Stations along bored tunnels sometimes take as much as 5 minutes to go from street to train. One I used to regularly use had three separate multi-story escalators, in addition to long walkways between them.

So even if cut and cover disrupts businesses and car traffic, I can't help but wonder if decades of extra delays to reach the tracks from many thousands of people a day doesn't wind up outweighing that.




Is there a reason bored tunnels need to be substantially deeper? Does boring lead to structural stability issues that the installation of the tunnel structure doesn't mitigate?


I do know that tunnel boring machines can disturb the surface, and that substantial effort goes into minimizing this. (That is, minimal surface disturbance isn't automatic on account of the fact that you're boring.) I believe it sometimes has to do with how much pressure they need to apply to the tunnel face; the ideal pressure for cutting can lead to sink or swell on the surface. Presumably this is less of an issue the deeper you go. I don't know much about this stuff though. This is maybe relevant:

> This thesis summarizes and evaluates the performance of Tunnel Boring Machine (TBM) construction in Singapore's MRT network. Surface settlement induced by the tunneling process can cause damage to underground utilities and foundations and buildings and/or disrupt daily life by damaging roads and pavements, and is used in this thesis as a measure of performance.

https://dspace.mit.edu/handle/1721.1/82809


So I did a little research on this, and it seems to be two main things.

Partly yes it seems to be a question of stability -- you're not going to bore and leave just a couple of feet of soil above, because of the way you want the arch of the tunnel to support itself, and that's not going to be strong enough. And close to the surface you've got looser soil etc. Going deeper does provide greater stability, in a way that isn't needed for cut-and-cover because that is supported by steel beams, not arches. But this doesn't generally require you to go crazy deep.

The bigger factor behind these crazy-deep tunnels seems to be pre-existing infrastructure. If you're doing cut-and-cover, you're digging out all of the infrastructure first and then replacing it -- it's highly disruptive. While if you're boring a tunnel, you need to go below everything that already exists -- sewers, water lines, deep building foundations, pre-existing subway lines that it crosses underneath, etc.

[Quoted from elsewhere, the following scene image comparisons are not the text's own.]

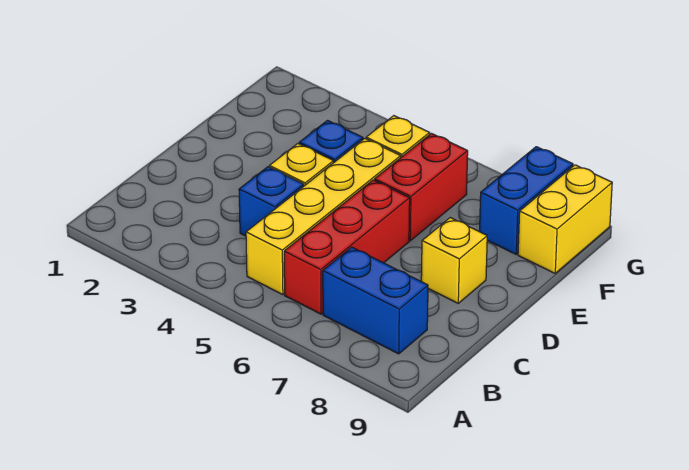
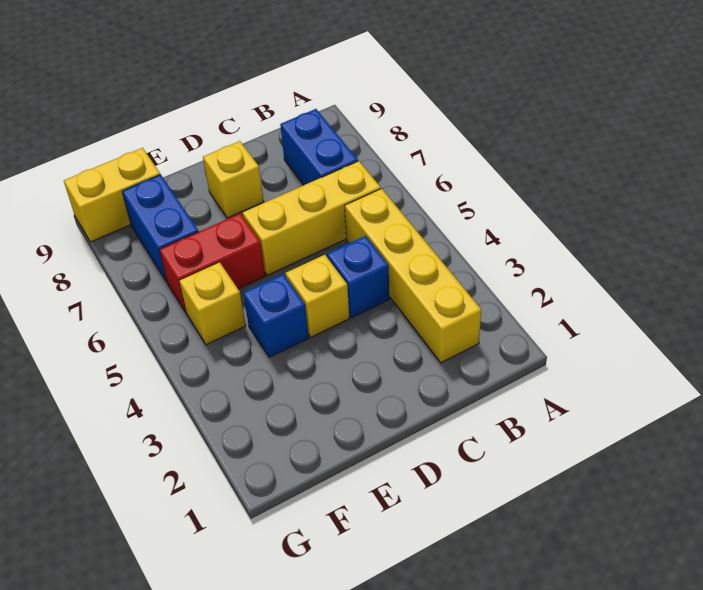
yellow brick B5:E5 level 1 -> yellow brick B2:B5 level 1
red brick B6:D6 level 1 -> yellow brick B6:D6 level 1
blue brick F8:G8 level 1 -> blue brick F7:F8 level 1

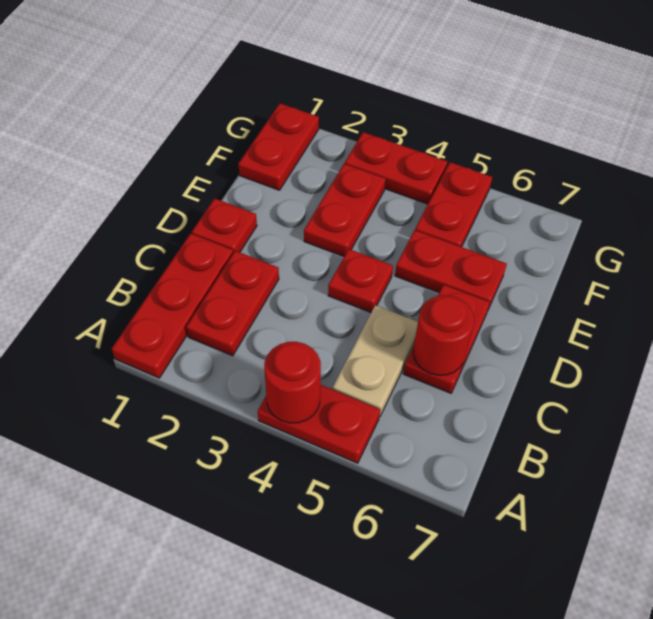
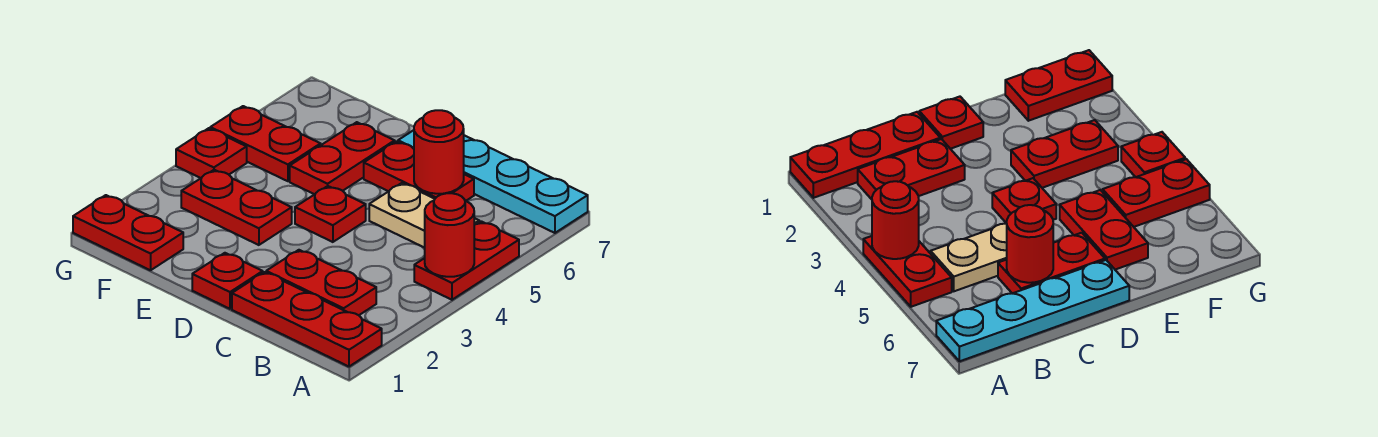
none -> cyan plate A7:D7 level 1
red plate G3:G4 level 1 -> red plate G4 level 1

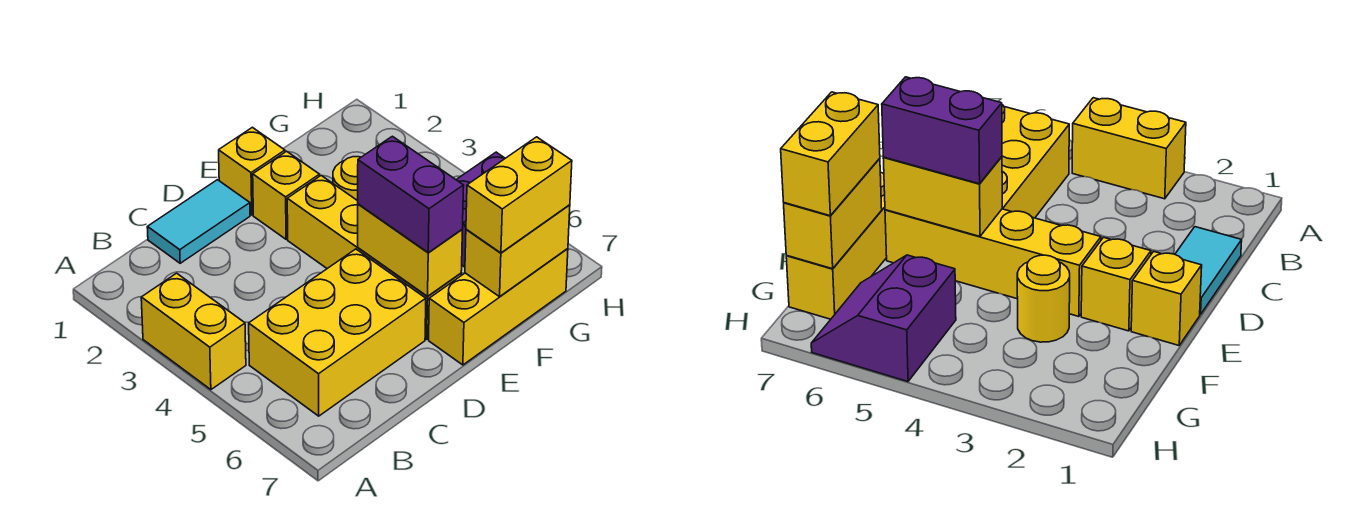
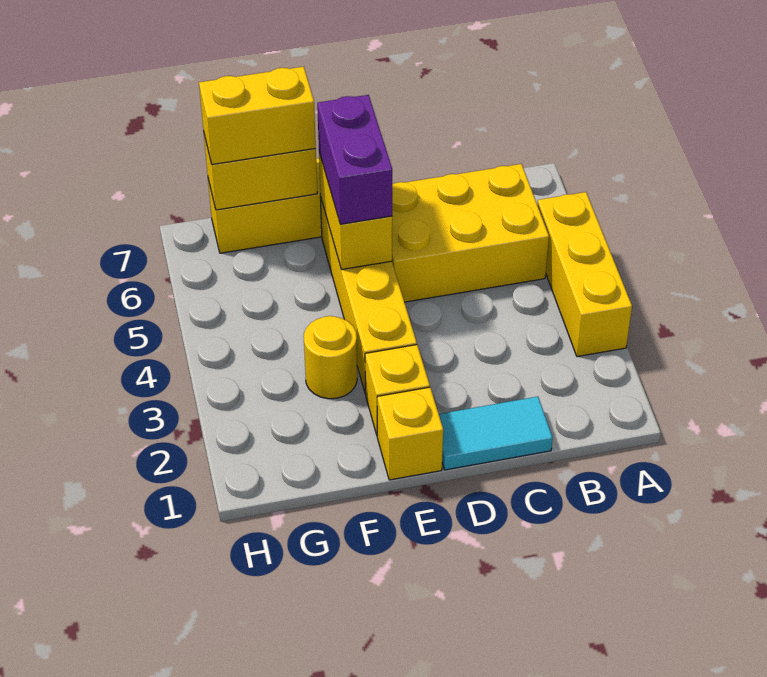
yellow brick A3:A4 level 1 -> yellow brick A3:A5 level 1
purple slope G5:H6 level 1 top 5 -> none

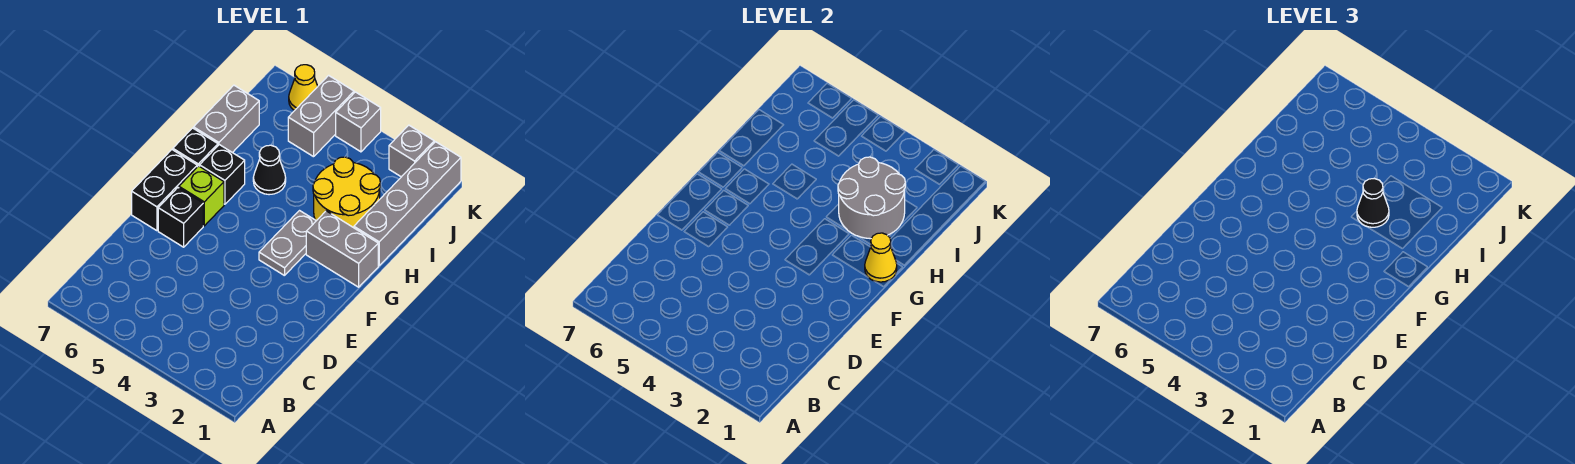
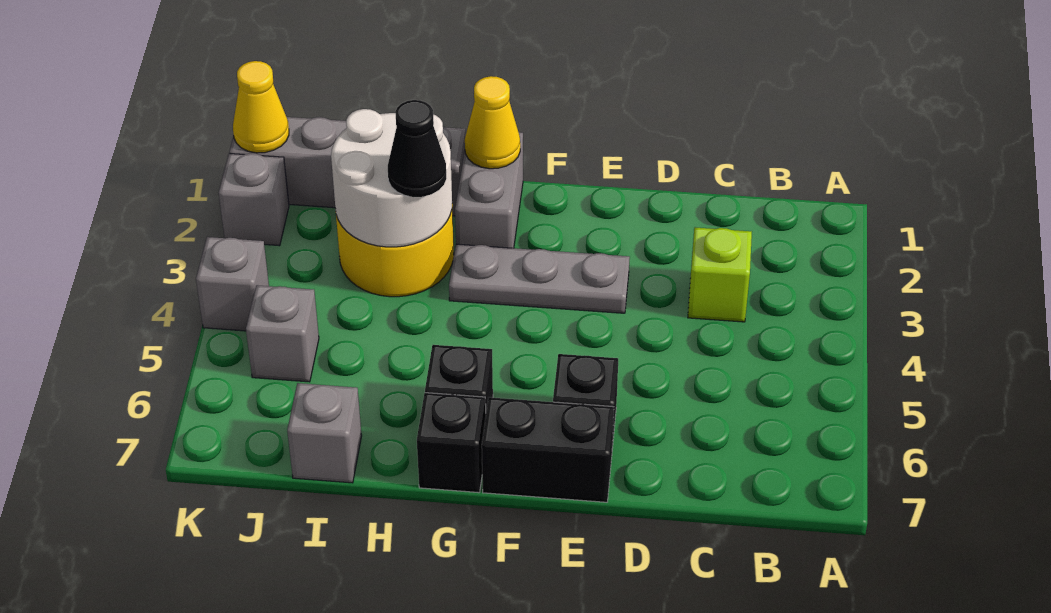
grey plate F3:G3 level 1 -> grey plate E3:G3 level 1
lime brick F6 level 1 -> lime brick C3 level 1
grey round brick H2:I3 level 2 -> white round brick H2:I3 level 2
black cone H5 level 1 -> none
grey brick H7:I7 level 1 -> grey brick I7 level 1
grey brick J5:K5 level 1 -> grey brick J5 level 1
yellow cone K6 level 1 -> yellow cone K1 level 2

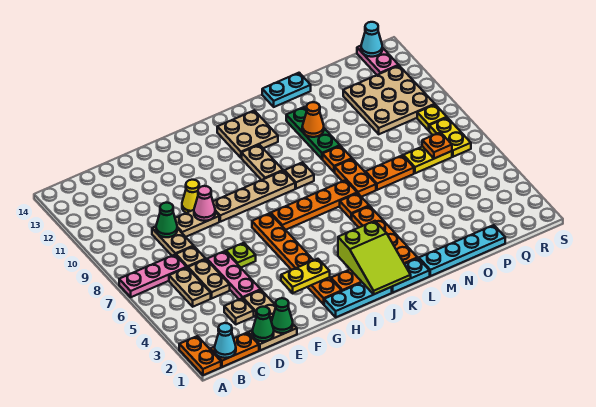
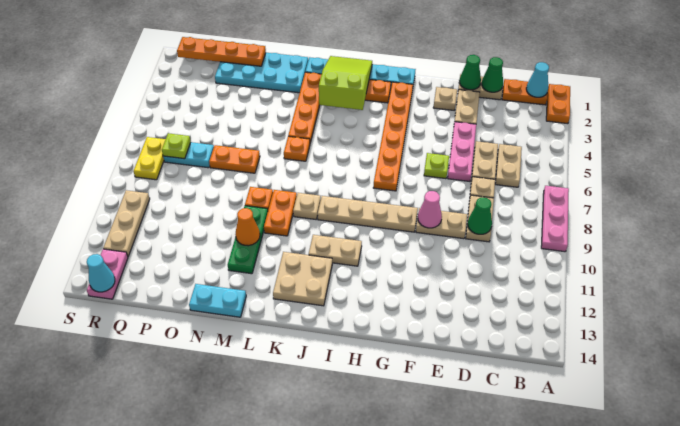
pink plate A7:C7 level 1 -> pink plate A7:A9 level 1
tan plate D3 level 1 -> tan plate F2 level 1
yellow cone F10 level 1 -> none
yellow plate G3:H3 level 2 -> none
orange plate I7:L7 level 1 -> orange plate O1:R1 level 2
tan plate J10:J11 level 1 -> tan plate I11:J11 level 1
cyan plate M1:P1 level 1 -> cyan plate M1:P2 level 1
orange plate M7:M8 level 1 -> orange plate L9:L10 level 1
yellow plate P7:Q7 level 1 -> cyan plate P7:Q7 level 1
tan plate P10:R12 level 1 -> tan plate R10:R12 level 1
orange plate Q7 level 2 -> lime plate Q7 level 2
yellow plate R9 level 1 -> none

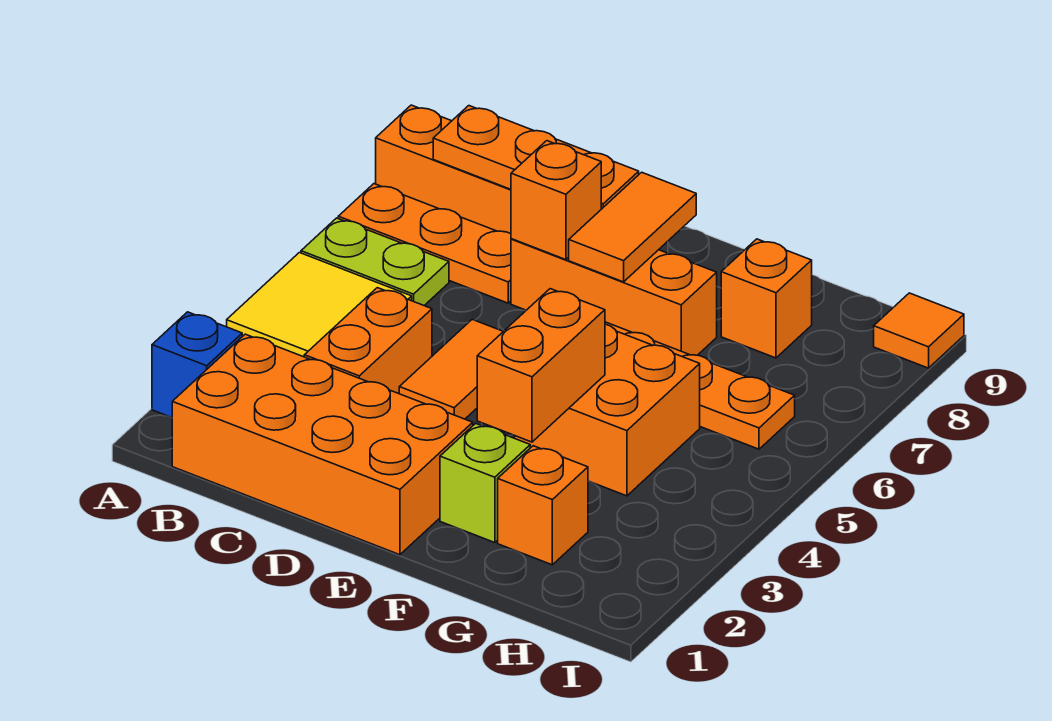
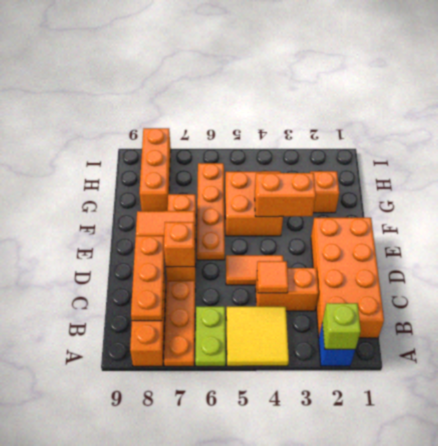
lime brick F2 level 1 -> lime brick A2 level 2
orange brick G8 level 1 -> orange brick G8:I8 level 1
orange tile I9 level 1 -> orange tile C4 level 2

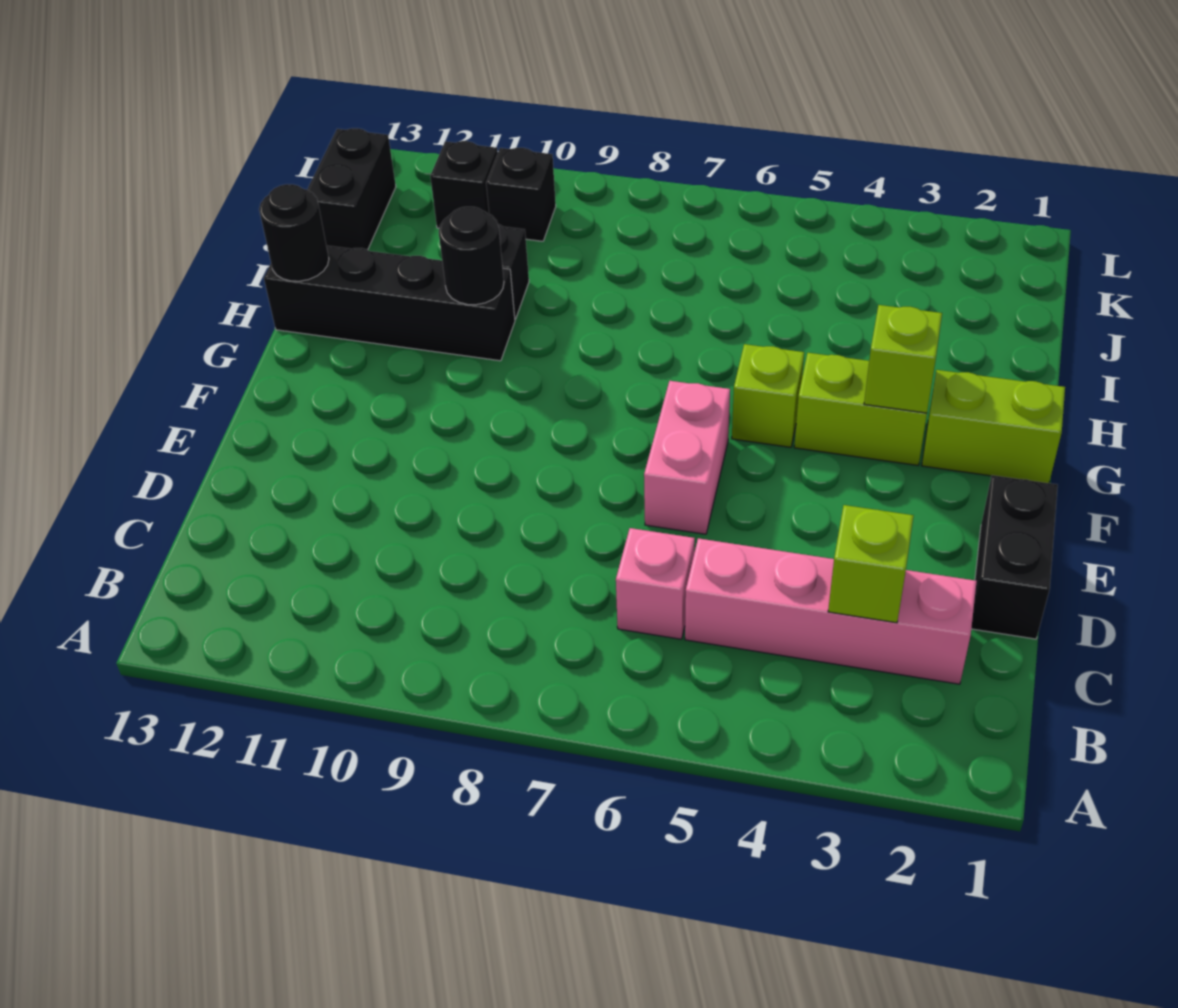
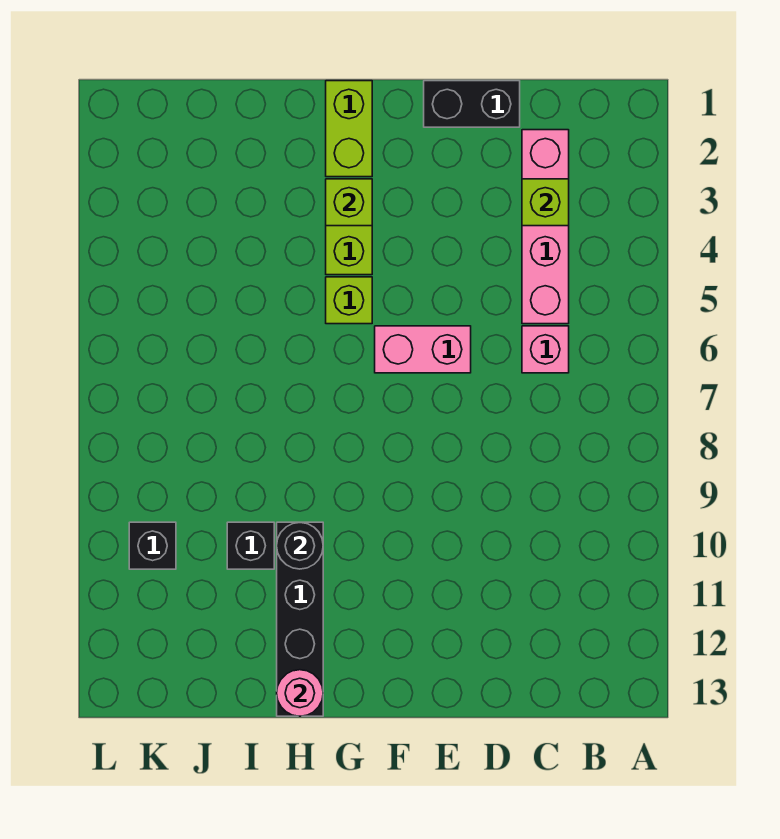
black round brick H13 level 2 -> pink round brick H13 level 2
black brick J13:K13 level 1 -> none
black brick K11 level 1 -> none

> The bigger factor behind these crazy-deep tunnels seems to be pre-existing infrastructure. If you're doing cut-and-cover, you're digging out all of the infrastructure first and then replacing it -- it's highly disruptive. While if you're boring a tunnel, you need to go below everything that already exists -- sewers, water lines, deep building foundations, pre-existing subway lines that it crosses underneath, etc.

Makes perfect sense!

And yeah, it's yet another case of path dependence: we'd build far different cities if we had the option of designing "from scratch" rather than layering retrofit over retrofit under retrofit.

In an ideal world, we'd have tunnels connecting B1/B2 of every major building in a city, and many people's trips would be elevator-transit-elevator.